Il est également devenu objet d'affrontement entre l'administration démocrate et la nouvelle majorité républicaine à la Chambre des représentants.
Dans un courrier adressé jeudi au président républicain de la Chambre des représentants Kevin McCarthy, la secrétaire au Trésor Janet Yellen a annoncé la mise en place de "mesures exceptionnelles" alors que le plafond d'endettement maximal a été atteint avant d'avoir été modifié par le Congrès.
Ces premières mesures concernent l'arrêt de versements à plusieurs fonds de retraites et de prestation de santé ou d'invalidité des agents publics, des ajustements techniques "qui ne sont pas immédiatement nécessaires au paiement des pensions".
Dans le même temps, "une période de suspension d'émission de dette" a débuté et durera jusqu'au 5 juin, a ajouté Mme Yellen.
Ces mesures permettent à l'administration américaine de voir venir mais ne peuvent être que temporaires et, si le Congrès ne parvenait pas à se mettre d'accord, les Etats-Unis pourraient se retrouver à terme en situation de défaut.
Mais la secrétaire au Trésor appelle "respectueusement le Congrès à agir vite pour protéger la pleine garantie des Etats-Unis" en relevant le plafond, actuellement situé légèrement au-dessus de 31'000 milliards de dollars.
"L'impossibilité de répondre aux obligations de l'Etat causerait des dégâts irréparables à l'économie américaine et aux moyens d'existence de tous les Américains ainsi qu'à la finance mondiale", avait insisté Janet Yellen dans un courrier daté du 13 janvier.
La Maison Blanche avait souligné vendredi que, en temps normal, les élus républicains et démocrates coopèrent en la matière "et c'est ce qu'il faut", excluant cependant toute négociation sur ce sujet.
Une manière de faire porter la responsabilité aux républicains d'un éventuel échec car ces derniers n'ont pas fait mystère de leur volonté d'utiliser la question du plafond comme monnaie d'échange pour obtenir des coups de rabot sur les plans de financement votés durant la première moitié du mandat du président Joe Biden.

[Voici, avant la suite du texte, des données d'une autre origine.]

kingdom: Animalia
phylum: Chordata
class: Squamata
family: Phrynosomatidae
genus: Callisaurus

Solvabilité "sacro-sainte"
Mais, plus encore, ils veulent imposer leur propre programme économique, qui prévoit de nouvelles baisses d'impôts et une réduction des dépenses publiques, notamment dans les programmes de santé tels que Medicaid, couverture santé dont bénéficient les Américains aux ressources modestes.
"Imaginez que vous donniez une carte de crédit à votre enfant, qui atteint régulièrement le plafond, que vous augmentez donc et ainsi de suite. A un moment continuez-vous ainsi ou cherchez-vous à changer son comportement?", a ainsi décrit M. McCarthy face à la presse.

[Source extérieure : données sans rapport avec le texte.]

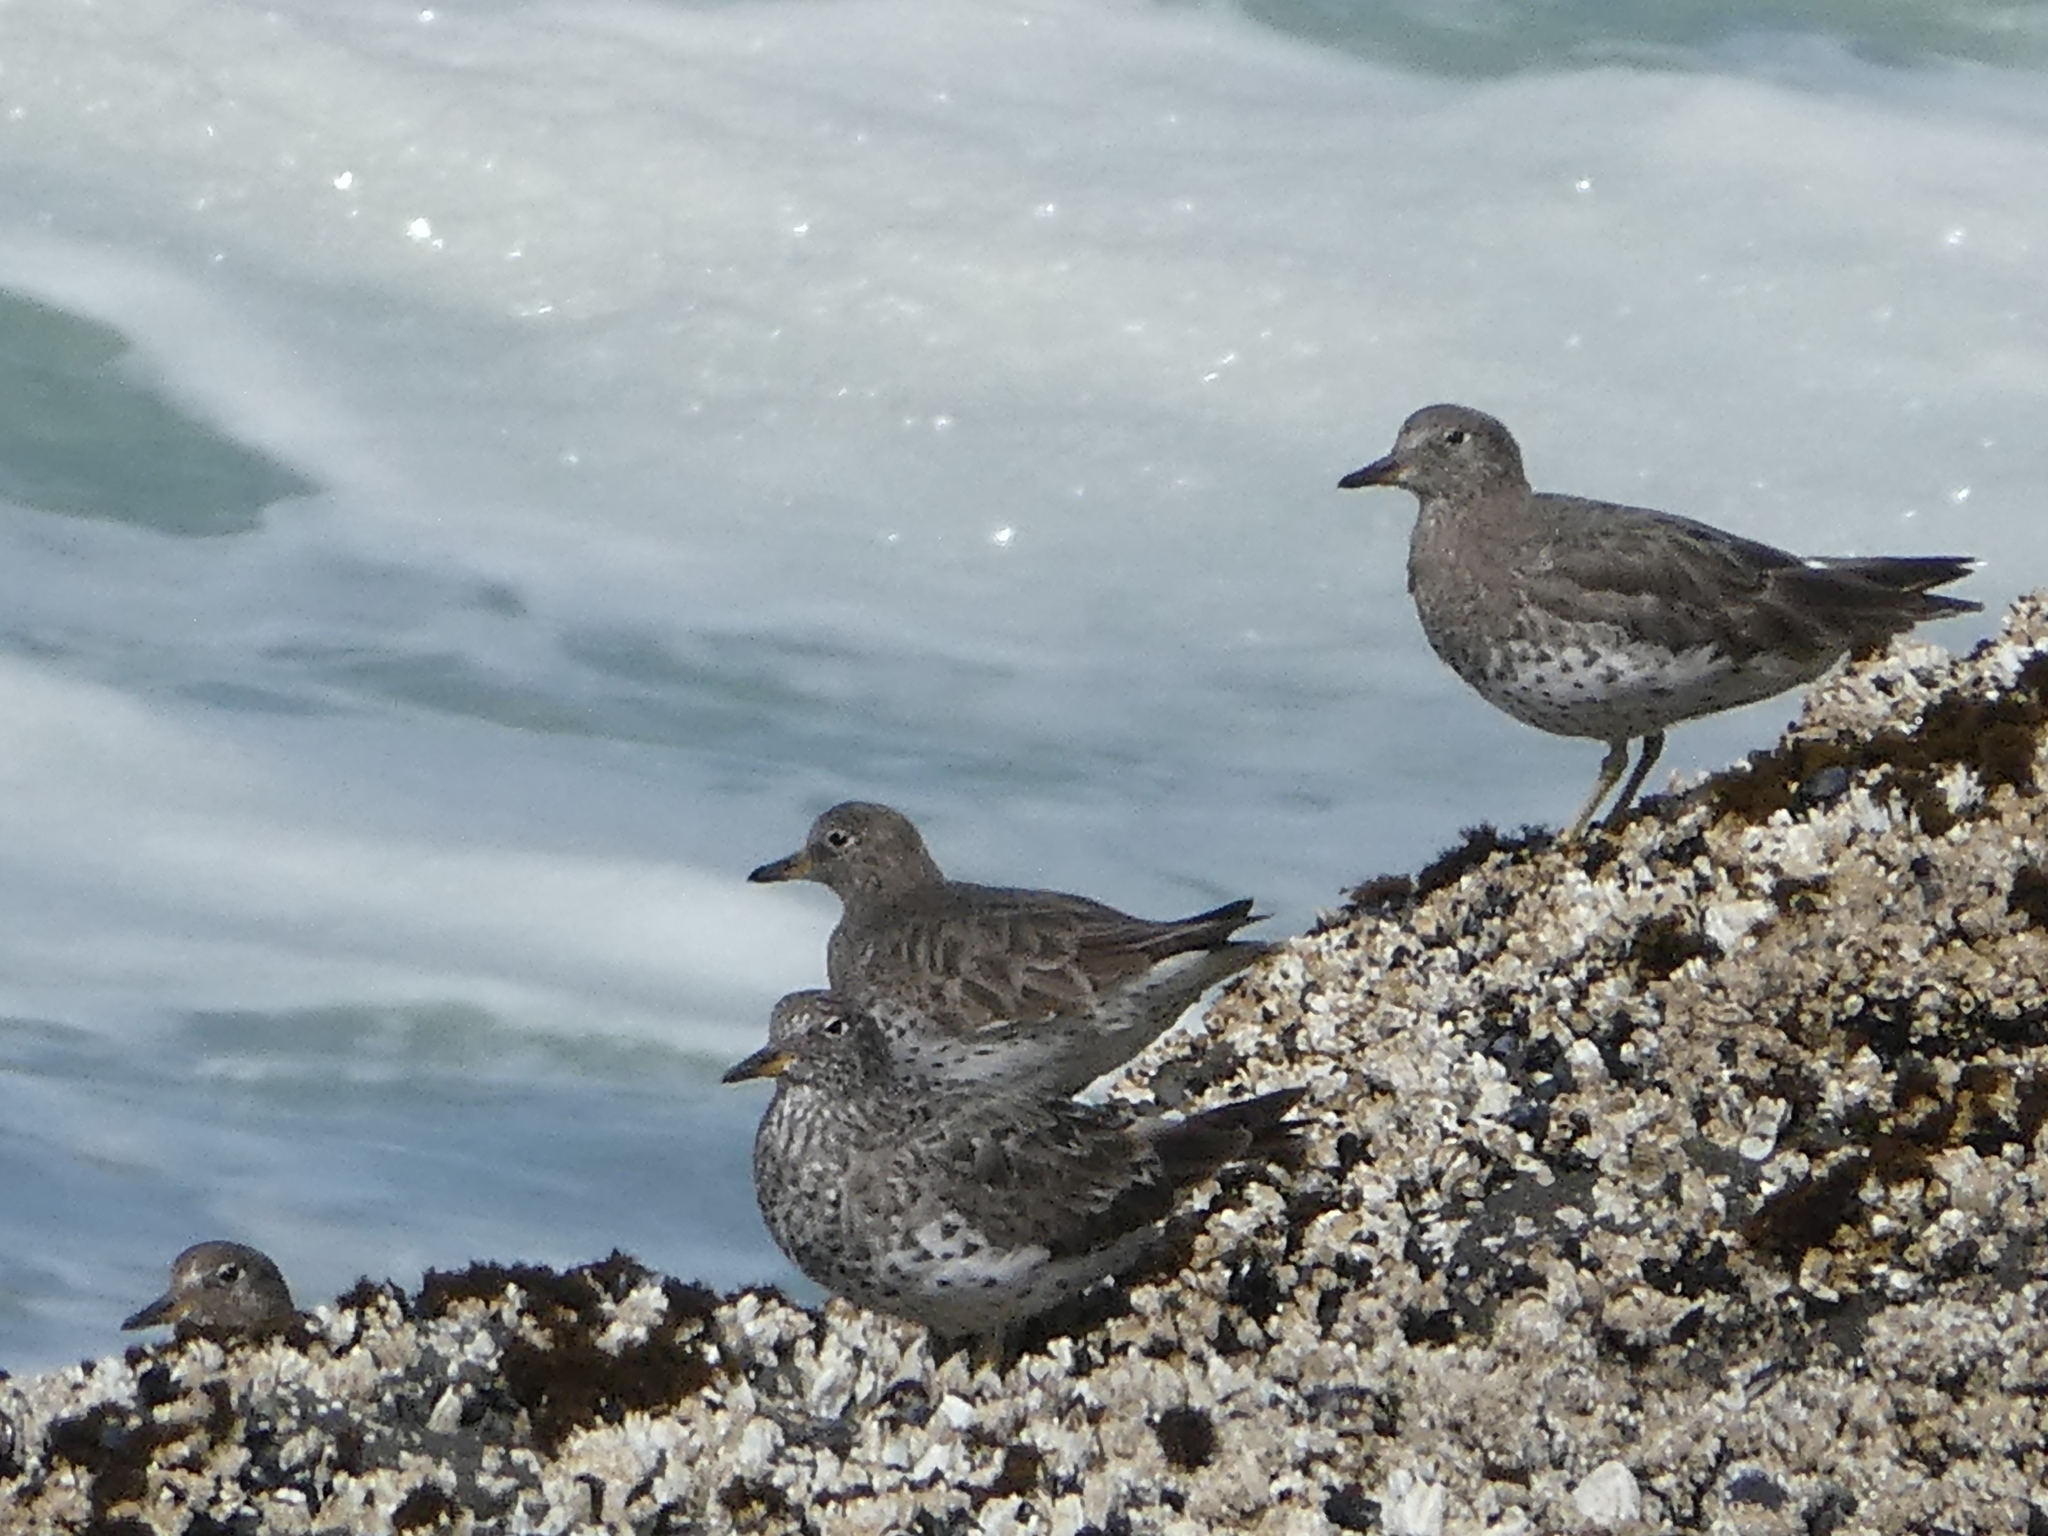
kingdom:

Côté démocrate, l'élu de Pennsylvanie Brendan Boyle, membre de la Commission du budget de la Chambre, a estimé vendredi qu'il était "temps que les républicains cessent de pousser vers le défaut et commencent à gouverner dans l'intérêt des Américains".

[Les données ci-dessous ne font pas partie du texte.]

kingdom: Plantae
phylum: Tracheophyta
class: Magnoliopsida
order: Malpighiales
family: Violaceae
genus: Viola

"Les républicains créent une crise qui n'a aucune raison d'être. Pour le bien de notre économie et des moyens de subsistance des Américains, leurs petits jeux politiques doivent cesser", a ajouté M. Boyle.
Le directeur général de JPMorgan Chase, Jamie Dimon, a estimé vendredi sur CNBC que "la solvabilité du gouvernement américain ne devrait pas être une question. C'est sacro-saint, cela ne doit jamais arriver".
Si la hausse, ou la suspension, du plafond d'endettement est un sujet qui revient de manière régulière, avec déjà 79 évolutions depuis 1960, il peut s'agit ponctuellement d'un sujet de tension politique entre les deux partis.
En 2011, l'opposition entre la nouvelle majorité républicaine au Congrès et l'administration démocrate, sous la présidence de Barack Obama, avait été telle que l'agence de notation Standard and Poor's avait abaissé la note de la dette à long terme des Etats-Unis, une première qui avait secoué les marchés financiers.
Rebelote en 2021, cette fois entre la très fine majorité démocrate au Congrès et l'opposition républicaine qui ont ferraillé plusieurs mois avant de parvenir à un accord.
Janet Yellen avait annoncé début août, dans un courrier à l'ancienne "speaker" démocrate de la Chambre Nancy Pelosi, la mise en place de "mesures extraordinaires" pour faire face à la situation, qui concernaient déjà dans un premier temps le financement des fonds de retraites.
Le Congrès avait fini par s'entendre sur un relèvement du plafond en décembre, peu après minuit le jour même où le Trésor aurait été forcé de prendre des mesures supplémentaires, à l'impact plus direct sur l'économie américaine.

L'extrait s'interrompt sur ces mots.